The company: Zannel’s Instant Media Messaging platform lets users network from their phones with videos, pictures and text. It’s positioned to take on textcentric social networking and micro-blogging leader Twitter.
The founders: CEO Adam Zbar, 38; CTO Braxton Woodham, 36; and vice president of technology Harry Evans, 32
The difference: Multimedia is key to Zannel’s success. Its service takes advantage of the many mobile phones that now come with still and video cameras, can embed updates on Facebook and MySpace, and is now optimized for viewing on Apple’s iPhone.
In their words: "The good news is that a number of the major challenges facing mobile social networking--such as mobile web adoption, carrier walled gardens, 3G network rollouts--are rapidly disappearing as the mobile ecosystem evolves," says Zbar. "The remaining challenge is to create a true mobile social networking experience that leverages a phone’s unique capabil-ities vs. trying to duplicate the online experience."

Ning
The company: Ning takes a different approach than social networking leaders Facebook and MySpace by allowing users to create, customize and control their very own social networks.
The founders: CEO Gina Bianchini, 35, and CTO Marc Andreessen, 36, of Netscape fame
The difference: In February 2007, Ning debuted a spiced-up and spiffed-up service with a new level of user-friendliness.

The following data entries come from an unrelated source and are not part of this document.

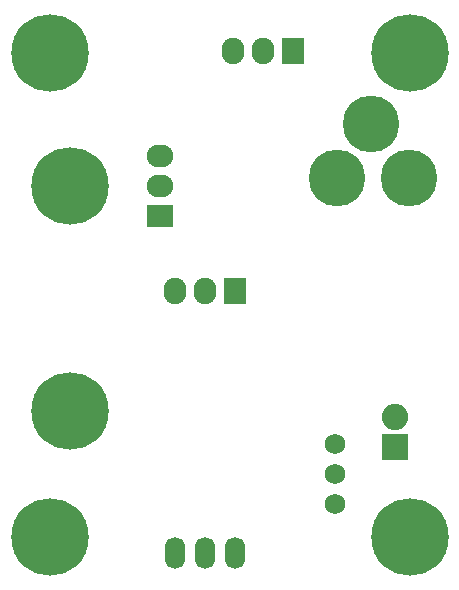
<source format=gbs>
G04 #@! TF.FileFunction,Soldermask,Bot*
%FSLAX46Y46*%
G04 Gerber Fmt 4.6, Leading zero omitted, Abs format (unit mm)*
G04 Created by KiCad (PCBNEW 4.0.1-stable) date 3/13/2016 3:13:32 PM*
%MOMM*%
G01*
G04 APERTURE LIST*
%ADD10C,0.150000*%
%ADD11C,4.803200*%
%ADD12C,6.553200*%
%ADD13R,2.235200X1.930400*%
%ADD14O,2.235200X1.930400*%
%ADD15R,1.930400X2.235200*%
%ADD16O,1.930400X2.235200*%
%ADD17O,1.704340X2.702560*%
%ADD18R,2.235200X2.235200*%
%ADD19O,2.235200X2.235200*%
%ADD20C,1.727200*%
G04 APERTURE END LIST*
D10*
D11*
X34417000Y-14605000D03*
X28317000Y-14605000D03*
X31217000Y-10005000D03*
D12*
X4000000Y-4000000D03*
X4000000Y-45000000D03*
X34500000Y-4000000D03*
X34500000Y-45000000D03*
D13*
X13335000Y-17780000D03*
D14*
X13335000Y-15240000D03*
X13335000Y-12700000D03*
D15*
X24638000Y-3810000D03*
D16*
X22098000Y-3810000D03*
X19558000Y-3810000D03*
D17*
X17145000Y-46355000D03*
X19685000Y-46355000D03*
X14605000Y-46355000D03*
D15*
X19685000Y-24130000D03*
D16*
X17145000Y-24130000D03*
X14605000Y-24130000D03*
D12*
X5715000Y-15240000D03*
X5715000Y-34290000D03*
D18*
X33274000Y-37338000D03*
D19*
X33274000Y-34798000D03*
D20*
X28194000Y-39624000D03*
X28194000Y-37084000D03*
X28194000Y-42164000D03*
M02*

</source>
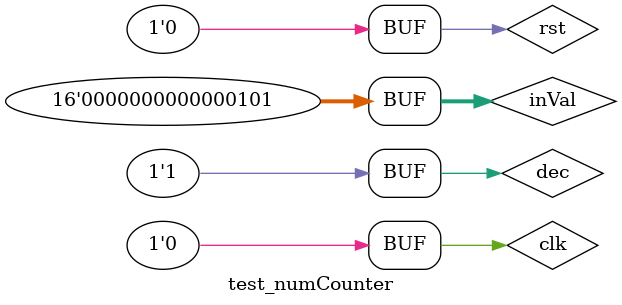
<source format=v>
`timescale 1ns / 1ps


module test_numCounter;

	// Inputs
	reg [15:0] inVal;
	reg dec;
	reg clk;
	reg rst;

	// Outputs
	wire isZero;

	// Instantiate the Unit Under Test (UUT)
	mod_numCounter uut (
		.inVal(inVal), 
		.dec(dec), 
		.clk(clk), 
		.rst(rst), 
		.isZero(isZero)
	);

	initial begin
		// Initialize Inputs
		inVal = 16'd5;
		dec = 0;
		clk = 0;
		
		#100
		
		rst = 1;

		
		#100;
		clk = 1;
		#100;
		clk = 0;
		
		rst = 0;
		
		#100;
		clk = 1;
		#100;
		clk = 0;

		#100;
		clk = 1;
		#100;
		clk = 0;

		dec = 1;
		
		#100;
		clk = 1;
		#100;
		clk = 0;

		#100;
		clk = 1;
		#100;
		clk = 0;
		
		#100;
		clk = 1;
		#100;
		clk = 0;

		#100;
		clk = 1;
		#100;
		clk = 0;
		
		#100;
		clk = 1;
		#100;
		clk = 0;

		#100;
		clk = 1;
		#100;
		clk = 0;	
		
		#100;
		clk = 1;
		#100;
		clk = 0;

		#100;
		clk = 1;
		#100;
		clk = 0;		
		
	end
      
endmodule


</source>
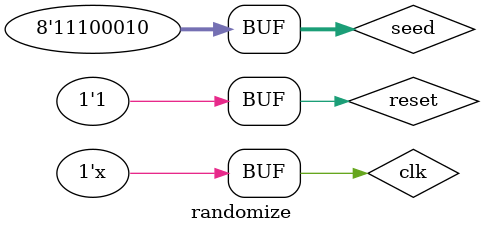
<source format=v>
`timescale 1ns / 1ps


module randomize;

	// Inputs
	reg clk;
	reg reset;
	reg [7:0] seed;
	// Outputs
	wire [7:0] Y;

	// Instantiate the Unit Under Test (UUT)
	RanGen uut (
		.clk(clk), 
		.reset(reset)
		,.seed(seed),
		.Y(Y)
	);
	always begin
		#10;
		clk=~clk;
	end
	initial begin
		// Initialize Inputs
		clk = 0;
		reset=0;
		#10;
		#20;
		seed=8'he2;
		reset=1;
		#20;
	end
      
endmodule


</source>
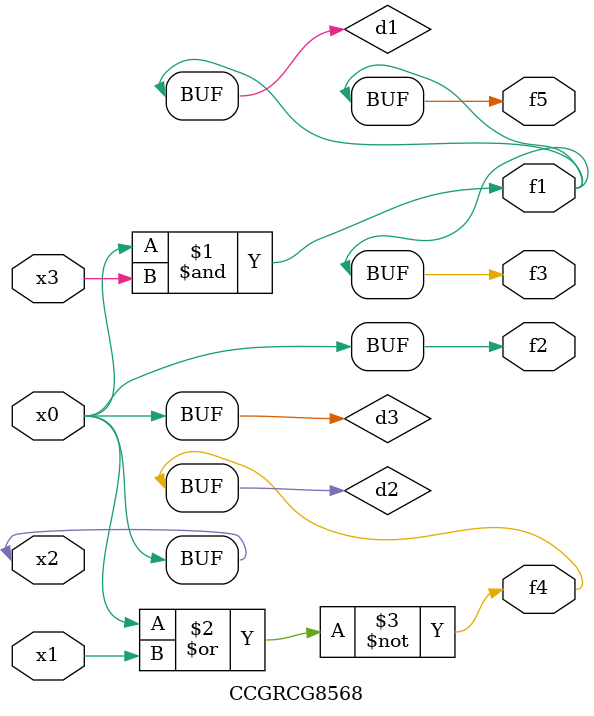
<source format=v>
module CCGRCG8568(
	input x0, x1, x2, x3,
	output f1, f2, f3, f4, f5
);

	wire d1, d2, d3;

	and (d1, x2, x3);
	nor (d2, x0, x1);
	buf (d3, x0, x2);
	assign f1 = d1;
	assign f2 = d3;
	assign f3 = d1;
	assign f4 = d2;
	assign f5 = d1;
endmodule

</source>
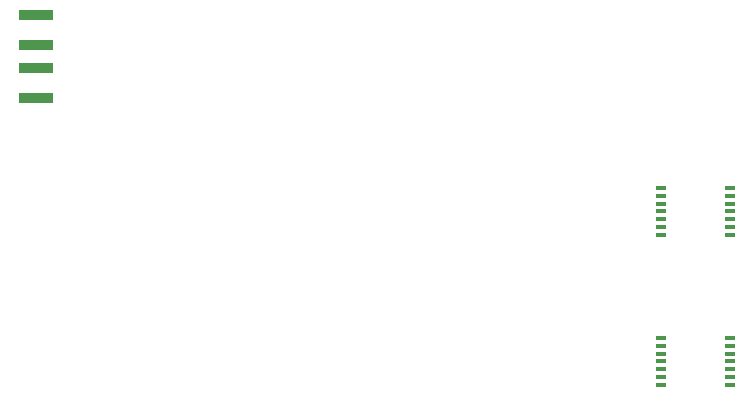
<source format=gtp>
G75*
%MOIN*%
%OFA0B0*%
%FSLAX25Y25*%
%IPPOS*%
%LPD*%
%AMOC8*
5,1,8,0,0,1.08239X$1,22.5*
%
%ADD10R,0.03543X0.01378*%
%ADD11R,0.11811X0.03543*%
D10*
X0267284Y0088323D03*
X0267284Y0090882D03*
X0267284Y0093441D03*
X0267284Y0096000D03*
X0267284Y0098559D03*
X0267284Y0101118D03*
X0267284Y0103677D03*
X0290316Y0103677D03*
X0290316Y0101118D03*
X0290316Y0098559D03*
X0290316Y0096000D03*
X0290316Y0093441D03*
X0290316Y0090882D03*
X0290316Y0088323D03*
X0290316Y0138323D03*
X0290316Y0140882D03*
X0290316Y0143441D03*
X0290316Y0146000D03*
X0290316Y0148559D03*
X0290316Y0151118D03*
X0290316Y0153677D03*
X0267284Y0153677D03*
X0267284Y0151118D03*
X0267284Y0148559D03*
X0267284Y0146000D03*
X0267284Y0143441D03*
X0267284Y0140882D03*
X0267284Y0138323D03*
D11*
X0058794Y0183920D03*
X0058794Y0193763D03*
X0058794Y0201637D03*
X0058794Y0211480D03*
M02*

</source>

The ability to customize the social networking experience appeals to a wide range of users and many potential niche networks.
In their words: "We love MySpace and Facebook," says Bianchini. "They have been fantastic for bringing people into social networking. The difference with Ning is that instead of joining a large, one-size-fits-all social network, you’re creating your own--with your choice of features, your own look and feel, your own members, your own brand. With Ning, it’s yours."

Powerset
The company: Powerset is developing a natural language search engine that will allow for more intuitive searching than current leaders like Google and Yahoo are capable of.
The founders: CTO Barney Pell, 40, and product architect Lorenzo Thione, 29
The difference: Natural language search will help Powerset push the boundaries of what search engines can do.
In their words: "Existing search engines treat a user query as a bunch of keywords and match these against the words in documents," says Pell. "Users have to translate their intentions into terms that work well for keyword search engines. Our approach will let users express queries more naturally, with less translation, and return results that better match user intent."